A berried tree I have come to admire in Greenfield is the hawthorn that produces lots of red berries. The berries certainly provide winter interest, and feed the birds.

In addition to berries some trees have the advantage of unusual bark. I have planted two river birches which have a peeling sort of bark with cinnamon tones. This is a tree that loves the wet, and the bark is just as beautiful as that of the white birch.

River birch bark
River birch bark

When I visited the Isabella Stewart Gardener Museum’s wooded Monk’s Garden I was fascinated by the paperbark maple, Acer grisem, which has bark in shades of brown and reddish brown that peels away to reveal the new cinnamon-y bark.

A friend gave me a beautiful book for Christmas, The Winter Garden: Reinventing the Season by Cedric Pollett (Francis Lincoln publisher) that shows the drama of these plants in the garden, especially when planted in masses, which is to say in groups of two or three.

Pollet took beautiful photographs of many winter gardens, most of which are planted on a scale larger than many of us will enjoy. These are English winter gardens where the weather is much milder than ours in New England. Even though we share many plants the blooming period might be different because of that milder weather.

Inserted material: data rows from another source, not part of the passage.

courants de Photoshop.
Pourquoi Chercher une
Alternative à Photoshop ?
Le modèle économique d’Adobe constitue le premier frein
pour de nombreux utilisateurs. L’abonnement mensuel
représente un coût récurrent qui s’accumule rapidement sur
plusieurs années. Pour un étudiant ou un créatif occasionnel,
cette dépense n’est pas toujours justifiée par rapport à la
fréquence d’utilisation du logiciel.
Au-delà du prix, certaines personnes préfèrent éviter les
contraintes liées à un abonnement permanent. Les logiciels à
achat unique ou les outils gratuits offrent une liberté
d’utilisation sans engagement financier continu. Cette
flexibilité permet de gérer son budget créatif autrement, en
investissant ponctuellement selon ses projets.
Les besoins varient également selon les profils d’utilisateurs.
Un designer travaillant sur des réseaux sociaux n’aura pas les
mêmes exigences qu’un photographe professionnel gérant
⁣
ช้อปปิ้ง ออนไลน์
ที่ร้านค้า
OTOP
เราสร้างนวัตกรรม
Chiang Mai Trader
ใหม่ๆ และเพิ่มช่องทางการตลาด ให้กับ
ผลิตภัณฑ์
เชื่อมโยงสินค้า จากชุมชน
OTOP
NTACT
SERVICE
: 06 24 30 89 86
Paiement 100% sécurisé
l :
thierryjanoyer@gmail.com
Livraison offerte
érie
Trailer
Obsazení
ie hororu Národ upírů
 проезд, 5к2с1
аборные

One of the especially helpful aspects of the book is the section given over to photographs, descriptions, and needs of many dramatic winter garden plants. One of the  trees that captured my attention was the maple Acer conspicuum.  It certainly would be conspicuous in a garden because during the spring and summer the bark is a shade of orange, turns pink in the fall, and scarlet in mid-winter. However, Pollet says it is hardy to -11 degrees, and right now that is feeling a little iffy in this year’s glacial winter.

I have not mentioned conifers because I do not have much experience with them. We did plant a couple of Green Emerald arborvitae next to the majestic Norway spruce at the back of our yard and they are doing quite well, in spite of the fact that the soil there is wetter than conifers appreciate. These are popular privacy or hedge evergreens, and that is their function in my garden.

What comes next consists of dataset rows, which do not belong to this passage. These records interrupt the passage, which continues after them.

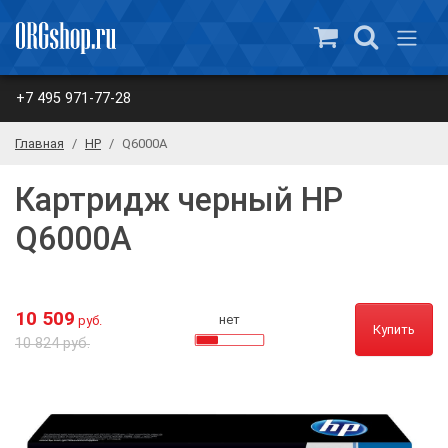
+7 495 971-77-28
Главная
HP
Q6000A
Картридж черный HP
Q6000A
10 509
нет
руб.
Купить
10 824 руб.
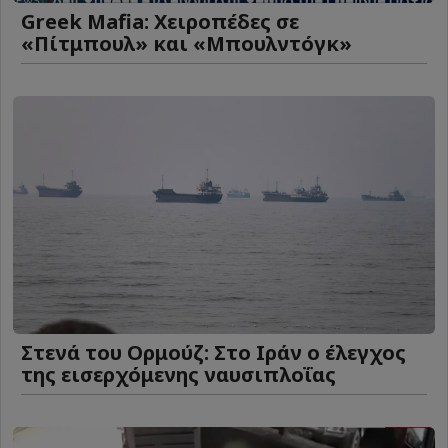
Greek Mafia: Χειροπέδες σε
«Πίτμπουλ» και «Μπουλντόγκ»
Στενά του Ορμούζ: Στο Ιράν ο έλεγχος
της εισερχόμενης ναυσιπλοΐας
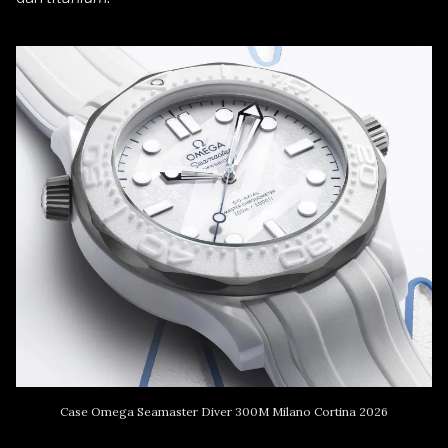
Case Omega Seamaster Diver 300M Milano Cortina 2026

Evergreens certainly make a statement in the winter garden, and they are not always green. In fact, conifers are so disparate in color, texture and form that they need a whole column of their own, but some other day.

For now I close, with wishes for happy gardens of every sort in 2018.

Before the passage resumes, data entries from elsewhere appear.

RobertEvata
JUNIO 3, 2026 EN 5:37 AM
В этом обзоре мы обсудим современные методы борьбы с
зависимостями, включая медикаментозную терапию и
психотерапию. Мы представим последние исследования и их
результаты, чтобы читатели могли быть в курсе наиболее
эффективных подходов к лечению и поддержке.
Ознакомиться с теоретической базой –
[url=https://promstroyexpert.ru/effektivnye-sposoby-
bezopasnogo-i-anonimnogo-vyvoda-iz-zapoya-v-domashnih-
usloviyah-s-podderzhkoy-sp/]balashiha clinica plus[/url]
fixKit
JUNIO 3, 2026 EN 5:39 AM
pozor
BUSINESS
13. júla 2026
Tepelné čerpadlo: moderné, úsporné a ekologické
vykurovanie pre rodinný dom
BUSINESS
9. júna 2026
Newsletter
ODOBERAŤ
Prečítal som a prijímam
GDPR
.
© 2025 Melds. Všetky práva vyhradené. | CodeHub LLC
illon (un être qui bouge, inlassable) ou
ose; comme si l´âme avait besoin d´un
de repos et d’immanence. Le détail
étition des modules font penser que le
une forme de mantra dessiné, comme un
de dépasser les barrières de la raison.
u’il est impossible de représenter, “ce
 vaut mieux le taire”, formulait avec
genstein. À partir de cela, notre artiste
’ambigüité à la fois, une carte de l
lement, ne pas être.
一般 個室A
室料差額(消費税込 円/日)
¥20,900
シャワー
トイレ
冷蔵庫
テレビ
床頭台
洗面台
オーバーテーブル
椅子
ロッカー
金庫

Between the Rows   January 6, 2018

This Post Has 8 Comments

  1. Oh, it’s very pretty! You have some colorful, healthy shrubs. The book sounds great! I’m sure it would be very helpful to folks just starting out with a garden or for those who need to replace shrubs that are diseased or invasive.

  2. Lisa at Greenbow

    Your winter color is nice. I love all those berries. The birds have stripped every berry in my garden already. We too are having one of those cold winters this year. Stay warm and look toward spring. It won’t be as long as it has been.

  3. Pat

    Lisa – I keep hoping I will see more birds in my garden, but it hasn’t happened as far as I can tell. Possibly because of the neighbors’ cats wandering around?

  4. Pat

    Beth – It is a beautiful book, and I do think many gardeners are more aware of the ways their winter gardens can be more than a blank slate.

  5. Yenna Yi

    It is good to remember that underneath the blank slate of snow, there is life of roots resting and waiting. Thank you for sharing your experience and observation.

  6. Pat

    Yenna – You and I know how to appreciate the value of snow cover.

  7. Linda Brazill

    Seeing those yellow berries makes me think I should plant one (well, two to be exact!). Quite an impact in your landscape. My mom used to send me English holly from here garden in western NY state to me in Wisconsin. Such a treat to have them in your garden.

  8. Pat

    Linda – If you have other winterberries in your garden you won’t need another male, even if you only have red ones. My next door neighbor doesn’t need a male because I have male. That makes her very happy. This year I put a holly swag on my front door instead of a wreath. I love those berries.